▶ **YOUR INSTRUCTIONS**: Run through the records and, wherever a line holds the word "laptop", return that line.

•••

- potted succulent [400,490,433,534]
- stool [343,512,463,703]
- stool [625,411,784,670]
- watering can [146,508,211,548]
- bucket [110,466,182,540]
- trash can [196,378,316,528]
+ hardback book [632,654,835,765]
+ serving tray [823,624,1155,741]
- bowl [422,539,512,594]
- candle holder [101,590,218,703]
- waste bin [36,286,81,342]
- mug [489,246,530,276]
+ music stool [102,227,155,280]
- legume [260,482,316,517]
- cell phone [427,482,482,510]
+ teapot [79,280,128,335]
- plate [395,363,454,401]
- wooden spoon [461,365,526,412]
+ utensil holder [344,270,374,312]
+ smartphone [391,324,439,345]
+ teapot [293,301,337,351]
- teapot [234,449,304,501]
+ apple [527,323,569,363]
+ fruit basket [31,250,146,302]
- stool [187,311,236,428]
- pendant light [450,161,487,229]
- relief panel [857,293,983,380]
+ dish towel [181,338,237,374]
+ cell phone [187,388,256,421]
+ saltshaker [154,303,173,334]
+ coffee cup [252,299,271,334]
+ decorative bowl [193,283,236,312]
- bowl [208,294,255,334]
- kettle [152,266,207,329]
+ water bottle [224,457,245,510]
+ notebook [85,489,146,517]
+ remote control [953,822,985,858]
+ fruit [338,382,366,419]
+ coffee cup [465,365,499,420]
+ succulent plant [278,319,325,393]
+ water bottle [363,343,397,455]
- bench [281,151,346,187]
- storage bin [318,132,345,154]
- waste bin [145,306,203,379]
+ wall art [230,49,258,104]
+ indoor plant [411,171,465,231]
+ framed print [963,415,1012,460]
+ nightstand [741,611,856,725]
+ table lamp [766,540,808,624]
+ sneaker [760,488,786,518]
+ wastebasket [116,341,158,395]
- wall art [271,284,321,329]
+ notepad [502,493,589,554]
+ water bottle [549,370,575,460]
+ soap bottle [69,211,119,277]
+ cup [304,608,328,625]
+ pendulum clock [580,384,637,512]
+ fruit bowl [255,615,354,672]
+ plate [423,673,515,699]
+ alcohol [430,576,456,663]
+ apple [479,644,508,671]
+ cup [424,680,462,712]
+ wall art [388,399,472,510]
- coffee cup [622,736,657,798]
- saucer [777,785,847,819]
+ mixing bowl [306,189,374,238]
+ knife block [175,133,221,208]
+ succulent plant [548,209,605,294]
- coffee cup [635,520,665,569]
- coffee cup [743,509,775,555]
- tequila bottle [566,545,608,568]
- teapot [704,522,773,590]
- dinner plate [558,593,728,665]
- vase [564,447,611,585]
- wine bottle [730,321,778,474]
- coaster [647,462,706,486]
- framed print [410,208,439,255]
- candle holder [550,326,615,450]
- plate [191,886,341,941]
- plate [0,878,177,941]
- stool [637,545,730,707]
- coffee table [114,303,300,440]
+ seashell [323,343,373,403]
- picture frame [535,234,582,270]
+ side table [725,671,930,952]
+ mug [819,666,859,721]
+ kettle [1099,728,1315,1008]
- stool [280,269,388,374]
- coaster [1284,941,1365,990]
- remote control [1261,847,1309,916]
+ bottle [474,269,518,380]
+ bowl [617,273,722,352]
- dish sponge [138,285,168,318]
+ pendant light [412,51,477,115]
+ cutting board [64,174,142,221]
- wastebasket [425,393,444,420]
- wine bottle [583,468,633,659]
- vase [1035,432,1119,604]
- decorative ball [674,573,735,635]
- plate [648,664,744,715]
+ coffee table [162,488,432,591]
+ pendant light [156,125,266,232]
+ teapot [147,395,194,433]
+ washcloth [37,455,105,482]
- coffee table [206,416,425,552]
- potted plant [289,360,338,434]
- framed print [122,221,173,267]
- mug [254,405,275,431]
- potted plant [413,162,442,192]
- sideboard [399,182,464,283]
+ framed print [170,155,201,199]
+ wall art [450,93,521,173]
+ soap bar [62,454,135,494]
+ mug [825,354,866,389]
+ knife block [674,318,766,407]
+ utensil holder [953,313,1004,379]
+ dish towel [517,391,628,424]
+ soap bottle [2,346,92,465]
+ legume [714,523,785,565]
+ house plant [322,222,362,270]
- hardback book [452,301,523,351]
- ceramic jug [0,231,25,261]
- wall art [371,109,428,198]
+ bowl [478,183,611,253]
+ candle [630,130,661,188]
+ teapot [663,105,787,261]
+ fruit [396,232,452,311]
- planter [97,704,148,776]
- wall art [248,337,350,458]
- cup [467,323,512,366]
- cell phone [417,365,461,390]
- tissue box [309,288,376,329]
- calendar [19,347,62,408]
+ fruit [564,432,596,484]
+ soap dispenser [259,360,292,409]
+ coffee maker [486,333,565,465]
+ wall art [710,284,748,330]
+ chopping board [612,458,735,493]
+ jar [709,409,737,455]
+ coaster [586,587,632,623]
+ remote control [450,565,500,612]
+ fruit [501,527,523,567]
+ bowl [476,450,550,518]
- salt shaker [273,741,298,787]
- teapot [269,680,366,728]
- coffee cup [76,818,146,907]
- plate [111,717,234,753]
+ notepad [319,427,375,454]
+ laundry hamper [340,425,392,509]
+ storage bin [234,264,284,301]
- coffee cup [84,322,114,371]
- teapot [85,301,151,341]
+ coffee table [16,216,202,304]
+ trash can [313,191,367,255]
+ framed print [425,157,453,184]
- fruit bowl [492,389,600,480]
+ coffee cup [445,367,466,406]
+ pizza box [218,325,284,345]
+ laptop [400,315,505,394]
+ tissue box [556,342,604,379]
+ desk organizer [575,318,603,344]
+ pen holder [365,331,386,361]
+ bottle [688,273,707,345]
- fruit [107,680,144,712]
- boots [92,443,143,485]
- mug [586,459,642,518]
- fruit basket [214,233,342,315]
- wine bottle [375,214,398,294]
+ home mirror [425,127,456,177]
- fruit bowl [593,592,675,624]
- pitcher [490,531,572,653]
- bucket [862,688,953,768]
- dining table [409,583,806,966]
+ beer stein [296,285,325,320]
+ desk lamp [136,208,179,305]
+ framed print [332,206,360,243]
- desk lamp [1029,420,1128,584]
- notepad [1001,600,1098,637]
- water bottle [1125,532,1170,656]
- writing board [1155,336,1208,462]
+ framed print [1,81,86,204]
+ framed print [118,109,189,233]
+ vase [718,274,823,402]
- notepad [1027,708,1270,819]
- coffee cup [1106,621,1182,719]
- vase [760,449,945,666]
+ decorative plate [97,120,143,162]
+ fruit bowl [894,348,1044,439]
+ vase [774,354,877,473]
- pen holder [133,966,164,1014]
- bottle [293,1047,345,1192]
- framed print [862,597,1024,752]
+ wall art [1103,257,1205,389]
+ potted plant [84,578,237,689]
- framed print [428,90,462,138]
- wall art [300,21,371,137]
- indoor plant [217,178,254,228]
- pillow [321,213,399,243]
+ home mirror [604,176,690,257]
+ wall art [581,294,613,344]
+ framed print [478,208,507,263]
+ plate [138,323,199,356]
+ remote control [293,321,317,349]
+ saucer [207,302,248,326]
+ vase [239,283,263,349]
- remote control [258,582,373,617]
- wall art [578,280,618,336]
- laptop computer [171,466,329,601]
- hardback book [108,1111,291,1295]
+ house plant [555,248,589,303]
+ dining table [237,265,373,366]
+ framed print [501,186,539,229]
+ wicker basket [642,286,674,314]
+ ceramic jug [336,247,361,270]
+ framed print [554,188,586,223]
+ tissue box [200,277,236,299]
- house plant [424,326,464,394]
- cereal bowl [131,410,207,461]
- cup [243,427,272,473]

•••

▶ **ANSWER SECTION**:
+ laptop [400,315,505,394]
- laptop computer [171,466,329,601]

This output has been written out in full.